Anna Rinaggio, Campus Carrier copy editor
This summer, Berry received a $50,000 grant from the African American Cultural Heritage Action Fund program to aid in the preservation of two historically African American cemeteries on campus. Throughout the upcoming school year, these funds will go toward hiring a cultural restoration firm that can survey the land at the Freemantown and Shelton Family settlements — located on Mountain Campus — and developing a preservation plan based on that data.
According to Rachel McLucas, director of Oak Hill and the Martha Berry Museum, the Berry Schools first acquired these sites separately from the Freeman and Shelton families in the 1920s. This was the land the respective families lived on, and now, 100 years later, the cemeteries are all that’s left in the physical space. As the owner of the land, Berry is responsible for the upkeep and preservation of these spaces. McLucas mentioned that one of the more difficult aspects of this task is that the sites are outdoors and therefore are constantly exposed to the elements.
“As far as the preservation plan, these are spaces that are outside; they’re not in climate-controlled areas,” McLucas said. “So when you think about an outdoor historical site, you have to really think a little bit differently as far as how you’re preserving it. It’s not like preserving a house [because that is] just another set of conditions. You’re more susceptible to nature.”
Although the Freemantown and Shelton cemeteries are maintained by Berry’s grounds crew and various groups of student volunteers throughout the year, going one step further and actively preserving the burial sites is a task that requires a significant amount of funding. That is where grants such as the African American Cultural Heritage Action Fund come in.

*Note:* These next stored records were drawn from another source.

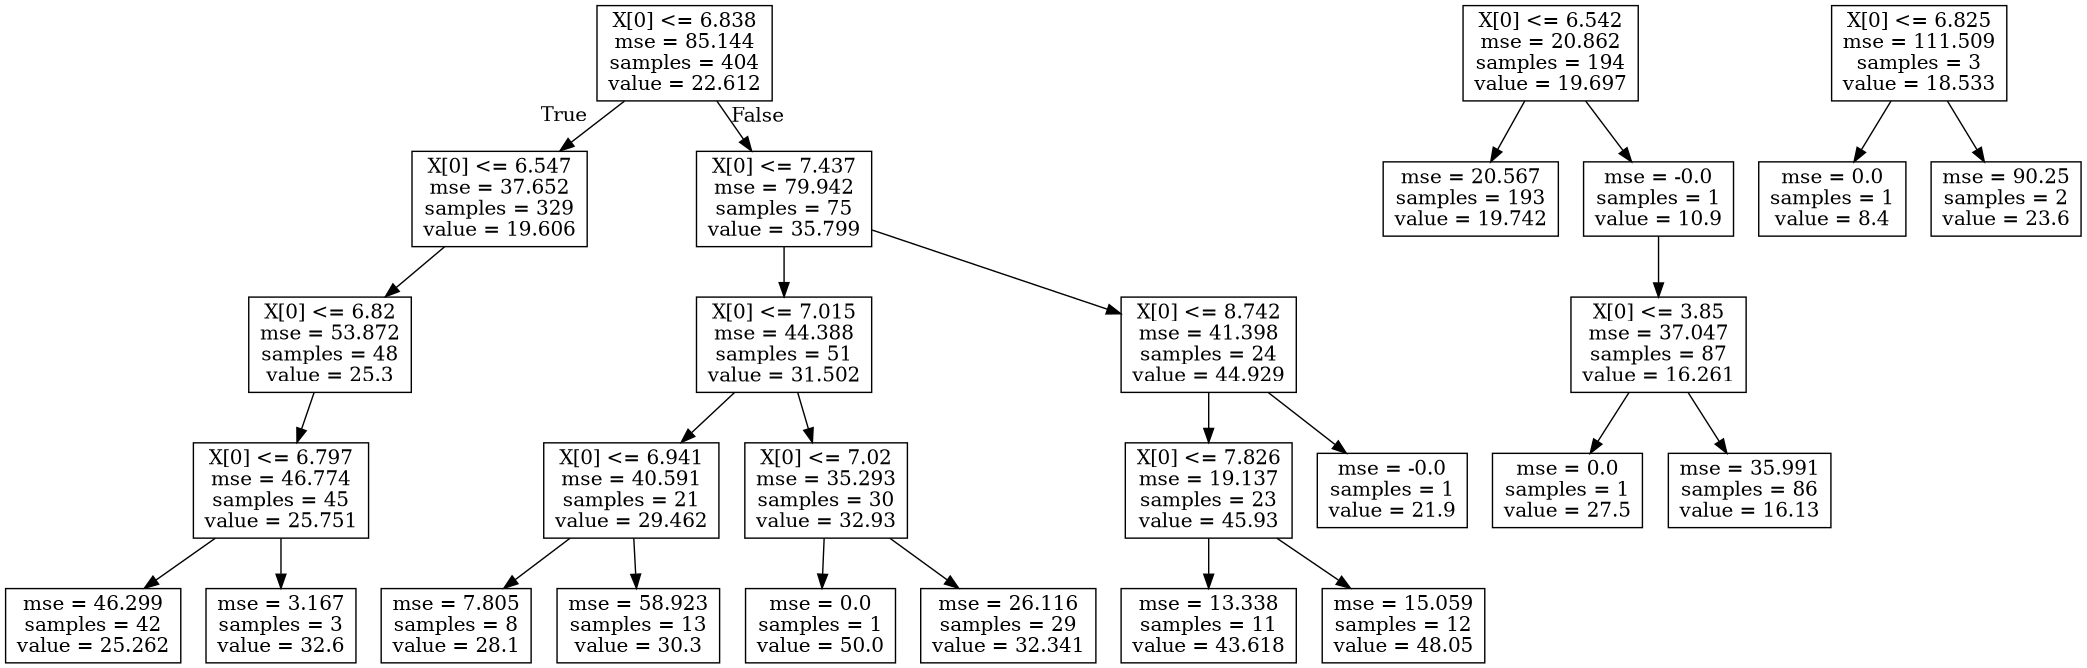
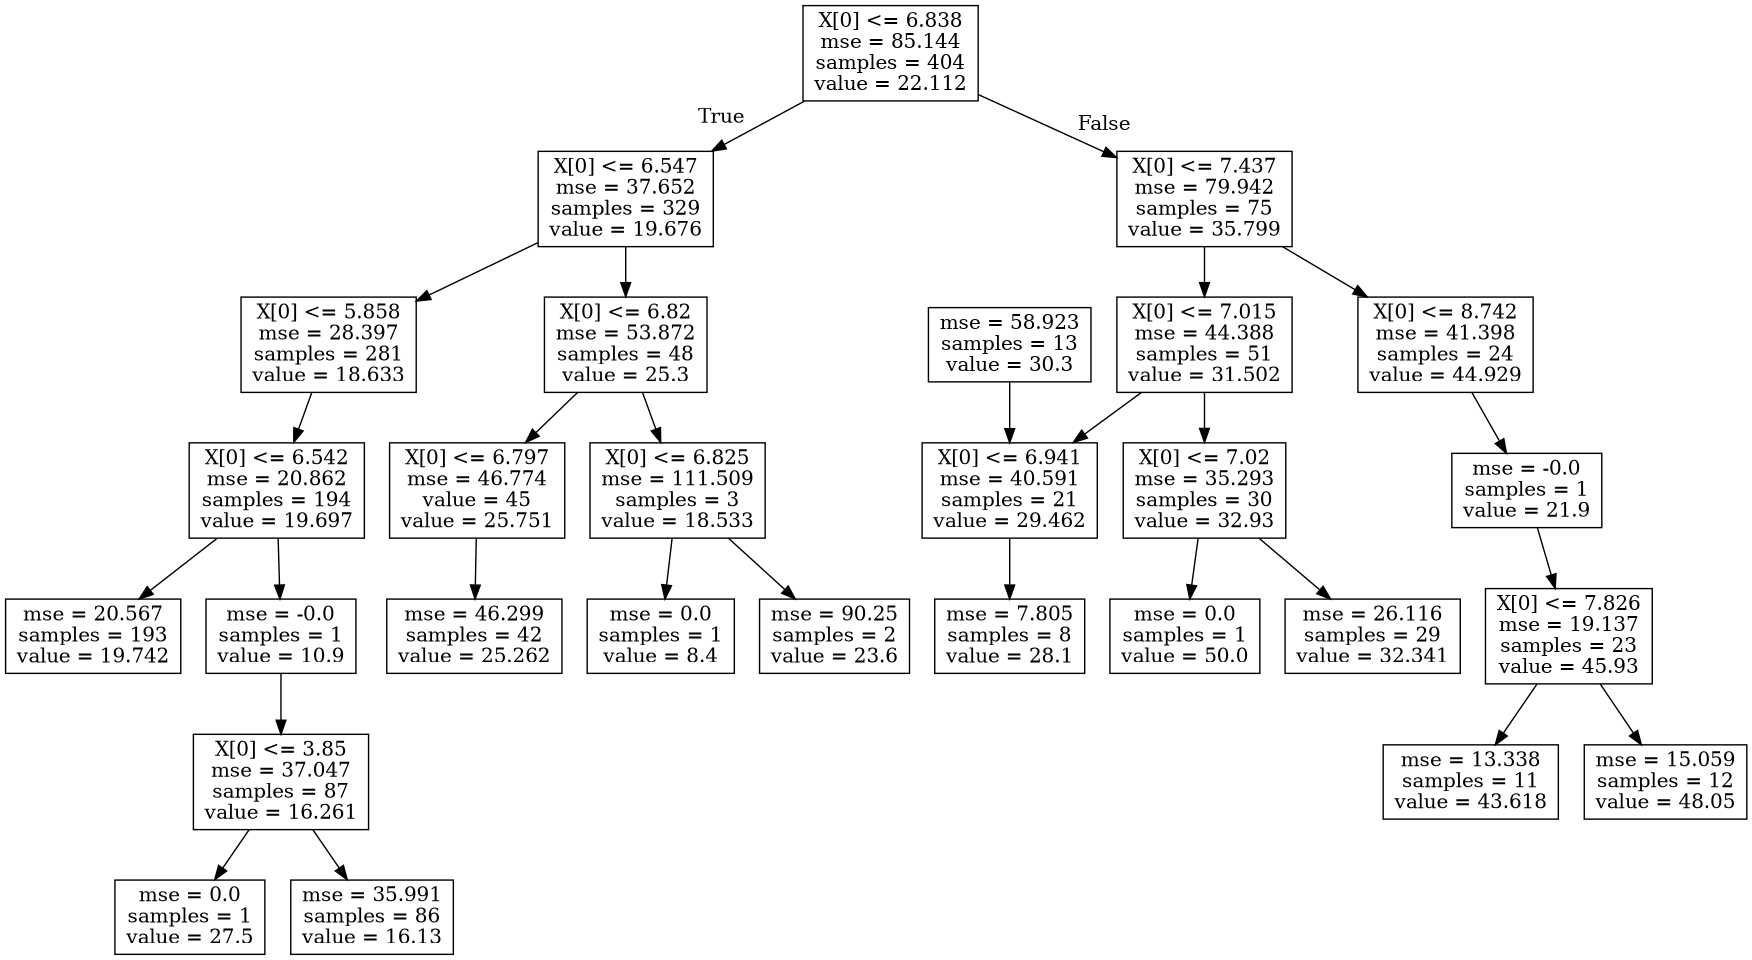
  digraph {
    node [shape=box]
-   n1 [label="X[0] <= 6.838\nmse = 85.144\nsamples = 404\nvalue = 22.612"]
-   n2 [label="X[0] <= 6.547\nmse = 37.652\nsamples = 329\nvalue = 19.606"]
+   n1 [label="X[0] <= 6.838\nmse = 85.144\nsamples = 404\nvalue = 22.112"]
+   n2 [label="X[0] <= 6.547\nmse = 37.652\nsamples = 329\nvalue = 19.676"]
    n3 [label="X[0] <= 7.437\nmse = 79.942\nsamples = 75\nvalue = 35.799"]
+   n4 [label="X[0] <= 5.858\nmse = 28.397\nsamples = 281\nvalue = 18.633"]
    n5 [label="X[0] <= 6.82\nmse = 53.872\nsamples = 48\nvalue = 25.3"]
    n6 [label="X[0] <= 7.015\nmse = 44.388\nsamples = 51\nvalue = 31.502"]
    n7 [label="X[0] <= 8.742\nmse = 41.398\nsamples = 24\nvalue = 44.929"]
    n8 [label="X[0] <= 6.542\nmse = 20.862\nsamples = 194\nvalue = 19.697"]
-   n9 [label="X[0] <= 6.797\nmse = 46.774\nsamples = 45\nvalue = 25.751"]
+   n9 [label="X[0] <= 6.797\nmse = 46.774\nvalue = 45\nvalue = 25.751"]
    n10 [label="X[0] <= 6.825\nmse = 111.509\nsamples = 3\nvalue = 18.533"]
    n11 [label="X[0] <= 3.85\nmse = 37.047\nsamples = 87\nvalue = 16.261"]
    n12 [label="mse = 0.0\nsamples = 1\nvalue = 27.5"]
    n13 [label="mse = 35.991\nsamples = 86\nvalue = 16.13"]
    n14 [label="mse = 20.567\nsamples = 193\nvalue = 19.742"]
    n15 [label="mse = -0.0\nsamples = 1\nvalue = 10.9"]
    n16 [label="mse = 46.299\nsamples = 42\nvalue = 25.262"]
-   n17 [label="mse = 3.167\nsamples = 3\nvalue = 32.6"]
    n18 [label="mse = 0.0\nsamples = 1\nvalue = 8.4"]
    n19 [label="mse = 90.25\nsamples = 2\nvalue = 23.6"]
    n20 [label="X[0] <= 6.941\nmse = 40.591\nsamples = 21\nvalue = 29.462"]
    n21 [label="X[0] <= 7.02\nmse = 35.293\nsamples = 30\nvalue = 32.93"]
    n22 [label="X[0] <= 7.826\nmse = 19.137\nsamples = 23\nvalue = 45.93"]
    n23 [label="mse = -0.0\nsamples = 1\nvalue = 21.9"]
    n24 [label="mse = 7.805\nsamples = 8\nvalue = 28.1"]
    n25 [label="mse = 58.923\nsamples = 13\nvalue = 30.3"]
    n26 [label="mse = 0.0\nsamples = 1\nvalue = 50.0"]
    n27 [label="mse = 26.116\nsamples = 29\nvalue = 32.341"]
    n28 [label="mse = 13.338\nsamples = 11\nvalue = 43.618"]
    n29 [label="mse = 15.059\nsamples = 12\nvalue = 48.05"]
    n1 -> n2 [headlabel=True labelangle=45 labeldistance=2.5]
    n1 -> n3 [headlabel=False labelangle=-45 labeldistance=2.5]
+   n2 -> n4
    n2 -> n5
    n3 -> n6
    n3 -> n7
+   n4 -> n8
    n5 -> n9
+   n5 -> n10
    n6 -> n20
    n6 -> n21
-   n7 -> n22
+   n23 -> n22
    n7 -> n23
    n8 -> n14
    n8 -> n15
    n9 -> n16
-   n9 -> n17
    n10 -> n18
    n10 -> n19
    n11 -> n12
    n11 -> n13
    n15 -> n11
    n20 -> n24
-   n20 -> n25
+   n25 -> n20
    n21 -> n26
    n21 -> n27
    n22 -> n28
    n22 -> n29
  }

Berry alumna Jennifer Dickey (80c), a professor of history at Kennesaw State University and the preservation consultant for Berry, played a major role in applying for the grant and said that it was something she had been looking into for a few years.
“I had, for a number of years, been looking into some possible funding sources for us to be able to do some additional work at these two cemeteries on the Berry campus,” Dickey said. “We had applied in a previous cycle for this grant, and we didn’t get it, which is not unusual for the first attempt.”
Dickey said that working with her students on these sites for a preservation class at Kennesaw is what helped put Berry in the running for the award this time around.

of the American Revolution have recognized with a sign.
“Students in one of my preservation classes had done an application for a declaration of preliminary eligibility for listing on the national register with the State Historic Preservation Office, and we got a positive response from [the office] on that front, Dickey said, “ that put us in a bit stronger of a position for this second go at this grant.”
Funding from the grant will mainly go towards hiring a cultural restoration firm that will go onto the Freemantown and Shelton cemeteries. The firm will do a ground radar penetrating survey in order to collect data such as the number of burials at each site and their conditions.
“That [survey] will give us additional information on the conditions of the burials, [the] true number of how many [people] are buried there, [and the] boundaries of the cemetery, and then we’ll use that information to kind of come up with the preservation plan,” Casee Gilbert, Berry’s chief of staff who also played an important role in securing the grant, said.
Ultimately, Dickey and Gilbert hope that the data can be utilized to develop a curriculum for schools in Rome to use.
“One of my longer-term goals, which is beyond the scope of this grant, is for us to really develop some curriculum materials that we can disseminate to schools and to teachers and school systems so they can do field trips to these sites and can learn about things like the Reconstruction period and African-American settlements in that area, but also things like the Great Migration,” Dickey said.
The Freeman and Shelton family descendents will also be able to benefit from the preservation efforts put on by Berry. Gilbert mentioned that she and Dickey are committed to working with the families and keeping them involved in the project, too.
“We’ll engage the families as well because we want this to be a tool for them to use as well,” Gilbert said. “Each family has their own nonprofit associated [with] their descendents, and we would love for them to be able to capitalize on our findings, to be able to use it.”
Gilbert added that preserving these sites will help the Freeman and Shelton families share their stories and further educate the Rome community about local history.
“We’ve spent a lot of times the past two years figuring out how we can tell the story of these families through our programs and increase engagement within our own community and outside of the Berry community, and part of it is people just don’t even know that [the cemeteries] exist,” Gilbert said. “So it’s providing opportunities for people to visit, to have access, to hear the stories, to hear directly from the descendents [and] to engage with the spaces in a meaningful way.”
Dickey said that the grant will be beneficial for both the Berry and Rome communities in that it makes the cemeteries legible to a larger audience and also helps inform decisions about the preservation of the sites into the future.
“I think being able to do this sort of documentation and planning with these sites will be great from sort of a recognition throughout Berry and Rome-Floyd County,’ Dickey said. “But more importantly, it will help us make better decisions in terms of preservation going forward, and to again sort of make sure that both of these sites are well-cared for in perpetuity, which I think is the responsibility that Berry has as the owner of the land for these two cemeteries to exist.”